Ars Technica has a detailed breakdown of how Swartz was able to remotely access PACER’s servers. I did not know precisely how he did it.
In early September, Swartz e-mailed Malamud to discuss an alternative approach: instead of sending volunteers to libraries, they could crawl PACER directly from Malamud’s server. Malamud was skeptical. “The thumb drive corps is based on going to the library and using their access,” he noted. “Do you have some kind of magic account or something?”
Swartz asked a friend to go to a Sacramento library that was participating in the program. After the librarian logged the friend into the library’s PACER account, the friend extracted an authentication cookie set by the PACER site. Because this cookie wasn’t tied to any specific IP address, it allowed access to the library’s PACER account from anywhere on the Internet. But Swartz admitted to Malamud that he didn’t have the library’s permission to use this cookie for off-site scraping.

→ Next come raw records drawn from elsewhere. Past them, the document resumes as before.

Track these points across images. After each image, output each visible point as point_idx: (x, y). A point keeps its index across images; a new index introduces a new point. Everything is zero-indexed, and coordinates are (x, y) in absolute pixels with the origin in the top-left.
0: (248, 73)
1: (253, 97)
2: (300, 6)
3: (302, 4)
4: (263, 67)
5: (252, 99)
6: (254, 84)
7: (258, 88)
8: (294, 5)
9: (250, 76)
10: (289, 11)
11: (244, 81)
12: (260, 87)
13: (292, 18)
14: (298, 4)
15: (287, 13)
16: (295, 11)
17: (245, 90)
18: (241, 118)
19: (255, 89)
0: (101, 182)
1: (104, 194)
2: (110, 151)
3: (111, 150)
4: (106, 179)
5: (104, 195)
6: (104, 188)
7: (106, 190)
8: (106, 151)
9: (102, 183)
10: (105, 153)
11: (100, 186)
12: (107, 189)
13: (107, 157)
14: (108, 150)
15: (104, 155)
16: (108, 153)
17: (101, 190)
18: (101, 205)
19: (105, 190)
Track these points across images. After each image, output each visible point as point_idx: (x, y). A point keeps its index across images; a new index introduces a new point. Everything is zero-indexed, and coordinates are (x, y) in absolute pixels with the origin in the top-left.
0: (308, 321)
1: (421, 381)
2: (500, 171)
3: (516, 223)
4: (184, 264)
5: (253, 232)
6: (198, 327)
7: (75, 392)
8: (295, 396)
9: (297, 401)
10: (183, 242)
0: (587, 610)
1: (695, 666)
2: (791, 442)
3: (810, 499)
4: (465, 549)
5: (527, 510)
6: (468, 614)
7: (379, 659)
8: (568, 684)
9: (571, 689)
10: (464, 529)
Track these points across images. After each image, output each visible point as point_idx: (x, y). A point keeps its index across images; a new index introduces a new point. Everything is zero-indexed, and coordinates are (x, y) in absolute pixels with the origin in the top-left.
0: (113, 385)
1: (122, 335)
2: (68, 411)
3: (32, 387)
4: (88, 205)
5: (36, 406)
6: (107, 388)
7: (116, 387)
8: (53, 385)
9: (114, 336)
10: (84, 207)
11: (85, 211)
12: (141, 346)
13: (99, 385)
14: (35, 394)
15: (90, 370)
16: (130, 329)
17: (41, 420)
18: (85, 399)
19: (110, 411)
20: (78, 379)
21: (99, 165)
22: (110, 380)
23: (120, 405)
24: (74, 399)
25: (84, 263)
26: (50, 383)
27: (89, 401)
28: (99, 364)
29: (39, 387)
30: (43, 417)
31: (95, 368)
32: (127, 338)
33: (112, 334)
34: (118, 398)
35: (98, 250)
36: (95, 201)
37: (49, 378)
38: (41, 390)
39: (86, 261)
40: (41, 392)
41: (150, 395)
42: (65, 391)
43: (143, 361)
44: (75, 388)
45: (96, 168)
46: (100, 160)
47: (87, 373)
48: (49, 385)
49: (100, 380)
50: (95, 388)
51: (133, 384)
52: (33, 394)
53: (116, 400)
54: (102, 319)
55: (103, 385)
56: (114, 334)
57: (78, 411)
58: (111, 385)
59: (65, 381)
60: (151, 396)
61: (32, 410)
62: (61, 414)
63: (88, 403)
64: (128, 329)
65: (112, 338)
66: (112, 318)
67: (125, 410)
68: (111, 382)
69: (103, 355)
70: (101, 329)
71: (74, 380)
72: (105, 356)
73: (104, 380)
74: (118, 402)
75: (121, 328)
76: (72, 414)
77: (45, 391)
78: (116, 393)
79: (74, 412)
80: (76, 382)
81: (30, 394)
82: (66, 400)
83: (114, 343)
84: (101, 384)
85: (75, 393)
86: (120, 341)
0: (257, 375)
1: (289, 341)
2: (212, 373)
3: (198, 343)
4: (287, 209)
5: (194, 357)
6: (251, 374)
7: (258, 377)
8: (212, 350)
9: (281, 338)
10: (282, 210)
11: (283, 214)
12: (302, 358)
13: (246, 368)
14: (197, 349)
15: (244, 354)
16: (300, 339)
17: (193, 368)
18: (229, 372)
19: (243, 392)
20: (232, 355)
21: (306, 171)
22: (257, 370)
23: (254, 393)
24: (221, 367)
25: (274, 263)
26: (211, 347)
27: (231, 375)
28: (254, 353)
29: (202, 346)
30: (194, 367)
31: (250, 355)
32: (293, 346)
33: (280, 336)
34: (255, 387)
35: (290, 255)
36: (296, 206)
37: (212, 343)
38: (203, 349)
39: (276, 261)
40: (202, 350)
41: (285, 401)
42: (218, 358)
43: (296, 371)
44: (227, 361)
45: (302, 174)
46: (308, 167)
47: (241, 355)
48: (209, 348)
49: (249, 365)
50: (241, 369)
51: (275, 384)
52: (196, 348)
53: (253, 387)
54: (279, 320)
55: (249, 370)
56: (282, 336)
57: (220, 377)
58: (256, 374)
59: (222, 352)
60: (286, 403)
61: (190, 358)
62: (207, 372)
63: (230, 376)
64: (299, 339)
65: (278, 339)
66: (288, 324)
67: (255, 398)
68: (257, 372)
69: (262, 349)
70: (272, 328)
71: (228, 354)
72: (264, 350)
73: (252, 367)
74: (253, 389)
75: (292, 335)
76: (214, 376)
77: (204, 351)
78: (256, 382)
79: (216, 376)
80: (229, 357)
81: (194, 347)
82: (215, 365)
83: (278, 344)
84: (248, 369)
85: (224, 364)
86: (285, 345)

“This is not how we do things,” Malamud scolded in a September 4 e-mail. “We don’t cut corners, we belly up to the bar and get permission.”
“Fair enough,” Swartz replied. “Stephen is building a team to go to the library.”
But without telling Malamud or Schultze, Swartz pushed forward with his offsite scraping plan. Rather than using Malamud’s server, he began crawling PACER from Amazon cloud servers.
“I thought at the time he was actually in the libraries” downloading the documents that were accumulating on his server, Malamud told Ars in a phone interview. In reality, Swartz merely had to dispatch a volunteer to the library once a week to get a fresh authentication cookie. Swartz could do the rest of the work from the comfort of his apartment.